Al asintió despacio.
—Vale. Te llevo a casa.
Fue a la cocina a coger las llaves. Una vez fuera, antes de subir al coche, me tocó el hombro y me detuve.
—Sabes que puedes hablar conmigo de lo que pasó el sábado, ¿verdad?
—Oh, Dios —gemí—. Todo el mundo me dice lo mismo, Al. Todo va bien. Estoy bien.
—Lo digo en serio —dijo Al preocupado.
Sentí náuseas: náuseas de mí mismo principalmente, por razones que no estaban claras.
—Gracias —logré decir.
Confío en Al. Confío en True. Confío en mi padre, a pesar de que estoy cabreado con él y con el señor Carr. Pero todavía no estoy preparado para hablar. No sé si algún día lo estaré. Tampoco sé si eso ayudaría en algo.

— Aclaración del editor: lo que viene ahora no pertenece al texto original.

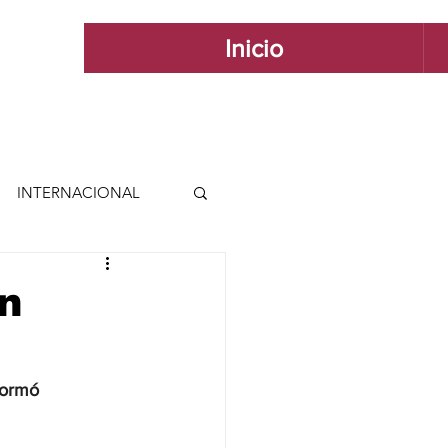
Inicio
INTERNACIONAL
 INTERNACIONAL
n
 Y ESTILO
formó 
GUADALAJARA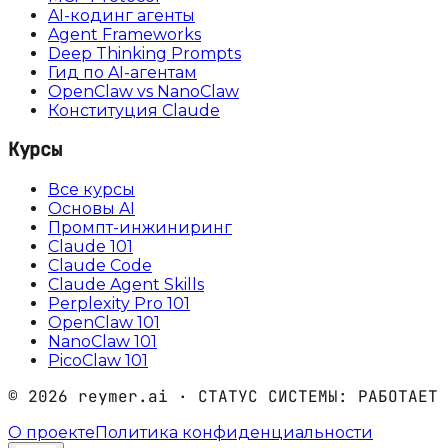
AI-кодинг агенты
Agent Frameworks
Deep Thinking Prompts
Гид по AI-агентам
OpenClaw vs NanoClaw
Конституция Claude
Курсы
Все курсы
Основы AI
Промпт-инжиниринг
Claude 101
Claude Code
Claude Agent Skills
Perplexity Pro 101
OpenClaw 101
NanoClaw 101
PicoClaw 101
©
2026
reymer.ai · СТАТУС СИСТЕМЫ:
РАБОТАЕТ
О проекте
Политика конфиденциальности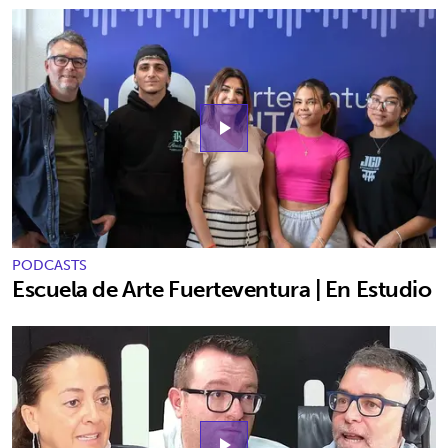
play_arrow
PODCASTS
Escuela de Arte Fuerteventura | En Estudio
play_arrow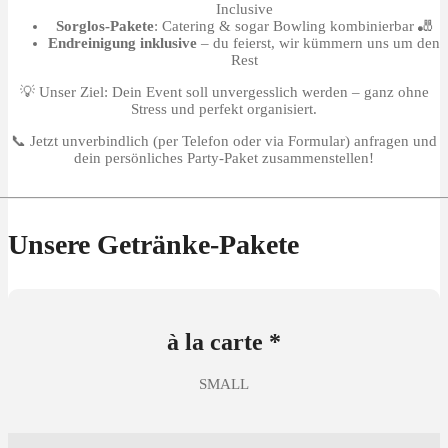
Inclusive
Sorglos-Pakete
: Catering & sogar Bowling kombinierbar 🎳
Endreinigung inklusive
– du feierst, wir kümmern uns um den
Rest
💡 Unser Ziel: Dein Event soll unvergesslich werden – ganz ohne
Stress und perfekt organisiert.
📞 Jetzt unverbindlich (per Telefon oder via Formular) anfragen und
dein persönliches Party-Paket zusammenstellen!
Unsere Getränke-Pakete
à la carte *
SMALL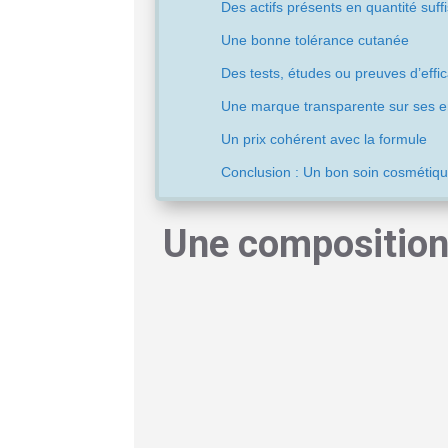
Des actifs présents en quantité suff
Une bonne tolérance cutanée
Des tests, études ou preuves d’effic
Une marque transparente sur ses 
Un prix cohérent avec la formule
Conclusion : Un bon soin cosmétiqu
Une composition 
Le premier critère à observer reste
la co
compréhensible, cohérente avec sa promes
une formule "parfaite" ou uniquement nature
réel pour la peau
.
Un bon
soin hydratant
, par exemple, peu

Algunas veces discuto mentalmente conmigo mismo, señal de locura, imagino. Una voz me dice: «No hay nada peor que guardártelo para ti mismo. ¡Cuéntaselo a alguien! ¡Cuéntaselo a todo el mundo!».

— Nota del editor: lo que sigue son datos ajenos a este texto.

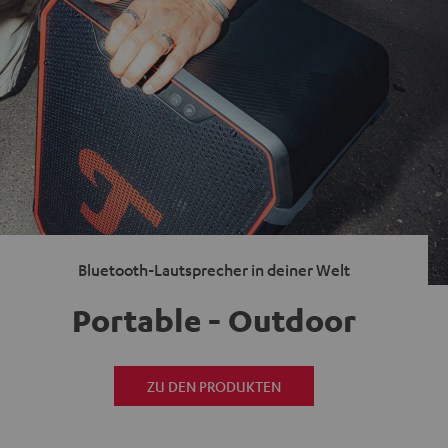
Bluetooth-Lautsprecher in deiner Welt
Portable - Outdoor
ZU DEN PRODUKTEN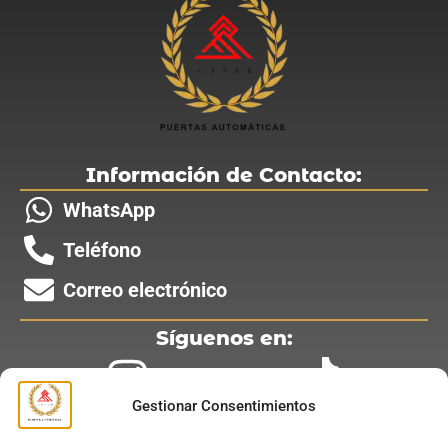
Información de Contacto:
WhatsApp
Teléfono
Correo electrónico
Síguenos en:
Gestionar Consentimientos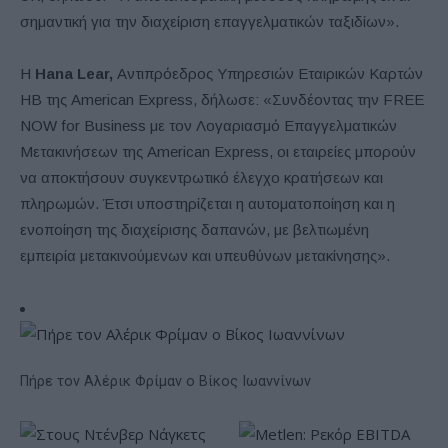
σημαντική για την διαχείριση επαγγελματικών ταξιδίων».
Η
Hana Lear,
Αντιπρόεδρος Υπηρεσιών Εταιρικών Καρτών
ΗΒ της American Express, δήλωσε: «Συνδέοντας την FREE
NOW for Business με τον Λογαριασμό Επαγγελματικών
Μετακινήσεων της American Express, οι εταιρείες μπορούν
να αποκτήσουν συγκεντρωτικό έλεγχο κρατήσεων και
πληρωμών. Έτσι υποστηρίζεται η αυτοματοποίηση και η
ενοποίηση της διαχείρισης δαπανών, με βελτιωμένη
εμπειρία μετακινούμενων και υπευθύνων μετακίνησης».
Πήρε τον Αλέρικ Φρίμαν ο Βίκος Ιωαννίνων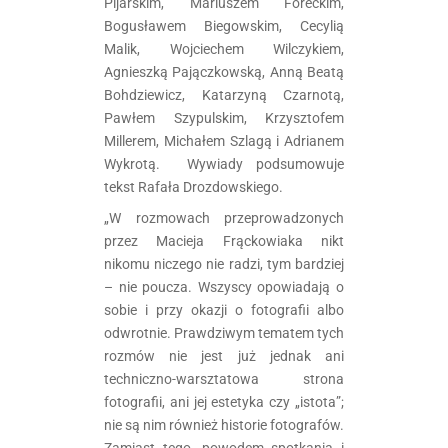
Pijarskim, Mariuszem Foreckim,
Bogusławem Biegowskim, Cecylią
Malik, Wojciechem Wilczykiem,
Agnieszką Pajączkowską, Anną Beatą
Bohdziewicz, Katarzyną Czarnotą,
Pawłem Szypulskim, Krzysztofem
Millerem, Michałem Szlagą i Adrianem
Wykrotą. Wywiady podsumowuje
tekst Rafała Drozdowskiego.
„W rozmowach przeprowadzonych
przez Macieja Frąckowiaka nikt
nikomu niczego nie radzi, tym bardziej
– nie poucza. Wszyscy opowiadają o
sobie i przy okazji o fotografii albo
odwrotnie. Prawdziwym tematem tych
rozmów nie jest już jednak ani
techniczno-warsztatowa strona
fotografii, ani jej estetyka czy „istota”;
nie są nim również historie fotografów.
Zamiast tego, powodem spotkania i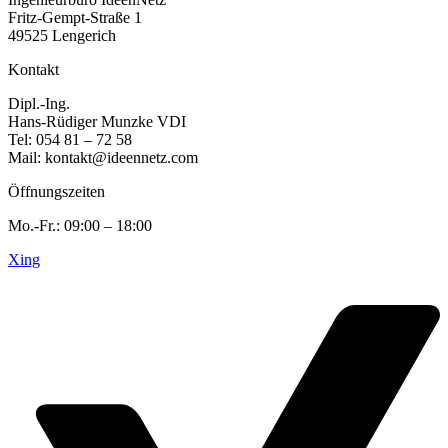
Fritz-Gempt-Straße 1
49525 Lengerich
Kontakt
Dipl.-Ing.
Hans-Rüdiger Munzke VDI
Tel: 054 81 – 72 58
Mail: kontakt@ideennetz.com
Öffnungszeiten
Mo.-Fr.: 09:00 – 18:00
Xing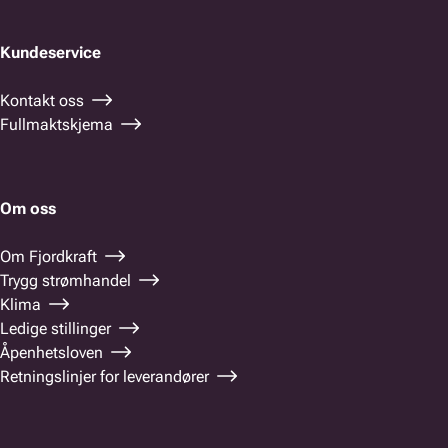
Kundeservice
Kontakt oss
Fullmaktskjema
Om oss
Om Fjordkraft
Trygg strømhandel
Klima
Ledige stillinger
Åpenhetsloven
Retningslinjer for leverandører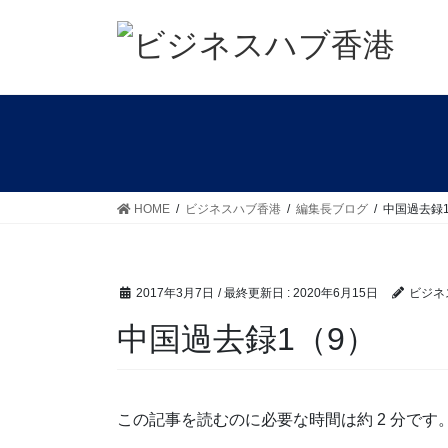
コ
ナ
ン
ビ
テ
ゲ
ン
ー
ツ
シ
に
ョ
移
ン
動
に
移
HOME
ビジネスハブ香港
編集長ブログ
中国過去録
動
2017年3月7日
/ 最終更新日 :
2020年6月15日
ビジネ
中国過去録1（9）
この記事を読むのに必要な時間は約 2 分です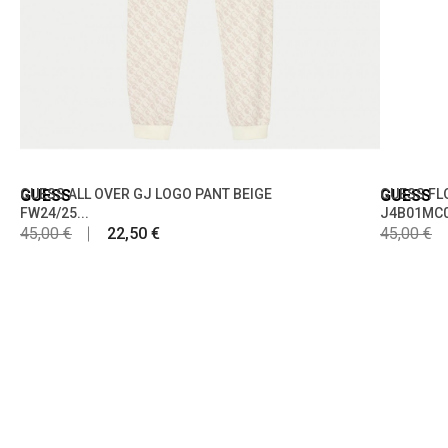
GUESS
GUESS ALL OVER GJ LOGO PANT BEIGE
GUESS
GUESS FL
FW24/25...
J4B01MC0
45,00 €
22,50 €
45,00 €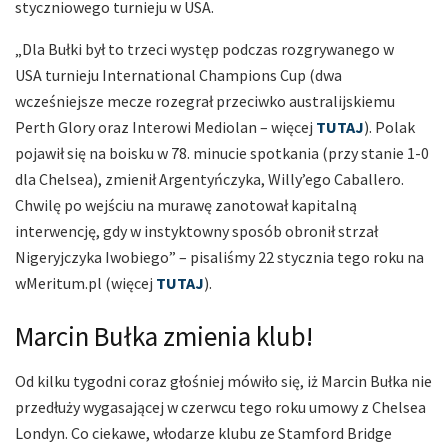
styczniowego turnieju w USA.
„Dla Bułki był to trzeci występ podczas rozgrywanego w
USA turnieju International Champions Cup (dwa
wcześniejsze mecze rozegrał przeciwko australijskiemu
Perth Glory oraz Interowi Mediolan – więcej
TUTAJ
). Polak
pojawił się na boisku w 78. minucie spotkania (przy stanie 1-0
dla Chelsea), zmienił Argentyńczyka, Willy’ego Caballero.
Chwilę po wejściu na murawę zanotował kapitalną
interwencję, gdy w instyktowny sposób obronił strzał
Nigeryjczyka Iwobiego” – pisaliśmy 22 stycznia tego roku na
wMeritum.pl (więcej
TUTAJ
).
Marcin Bułka zmienia klub!
Od kilku tygodni coraz głośniej mówiło się, iż Marcin Bułka nie
przedłuży wygasającej w czerwcu tego roku umowy z Chelsea
Londyn. Co ciekawe, włodarze klubu ze Stamford Bridge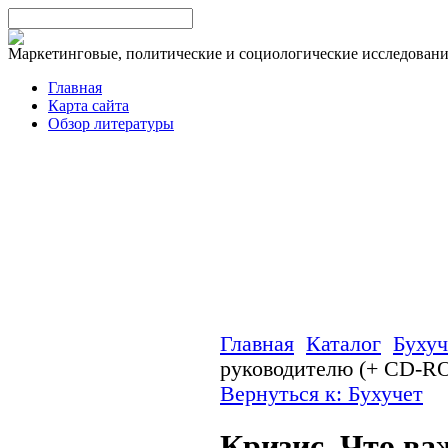
Маркетинговые, политические и социологические исследован
Главная
Карта сайта
Обзор литературы
Главная
Каталог
Бухуч
руководителю (+ CD-R
Вернуться к: Бухучет
Кризис. Что ва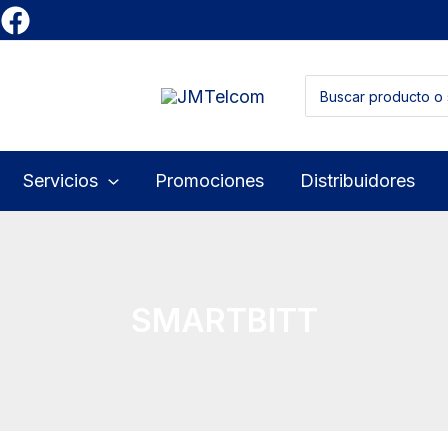
Buscar
por:
Servicios
Promociones
Distribuidores
SMARTBITT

La segunda voz es más calmada, más propia de mí. Por eso confío en ella. Me dice: «No tienen por qué saberlo. No les obligues a saber que estás enfermo; no deben compadecerte, no deben quedarse en vela toda la noche, preocupados. Estarás bien, puedes arreglártelas solo».
Sé que ambas voces soy yo, pero aun así las escucho. Me engaño pensando que me dirán algo que todavía no sé.
Mi padre lo sabe; sabe que estoy enfermo porque me acompaña a hacerme las pruebas. Lloró en su habitación la semana que supimos que volvía a tener cáncer y que esta vez era más agresivo. Cada vez que intenta sacar el tema, que intenta hablar conmigo de ello, me voy de la habitación. No puedo hacerlo. Hay muchas cosas de las que no se habla en mi casa. Del silencio. Del señor Carr. De mi madre.
Simplemente, no estoy preparado para hablar de ello, ¿vale?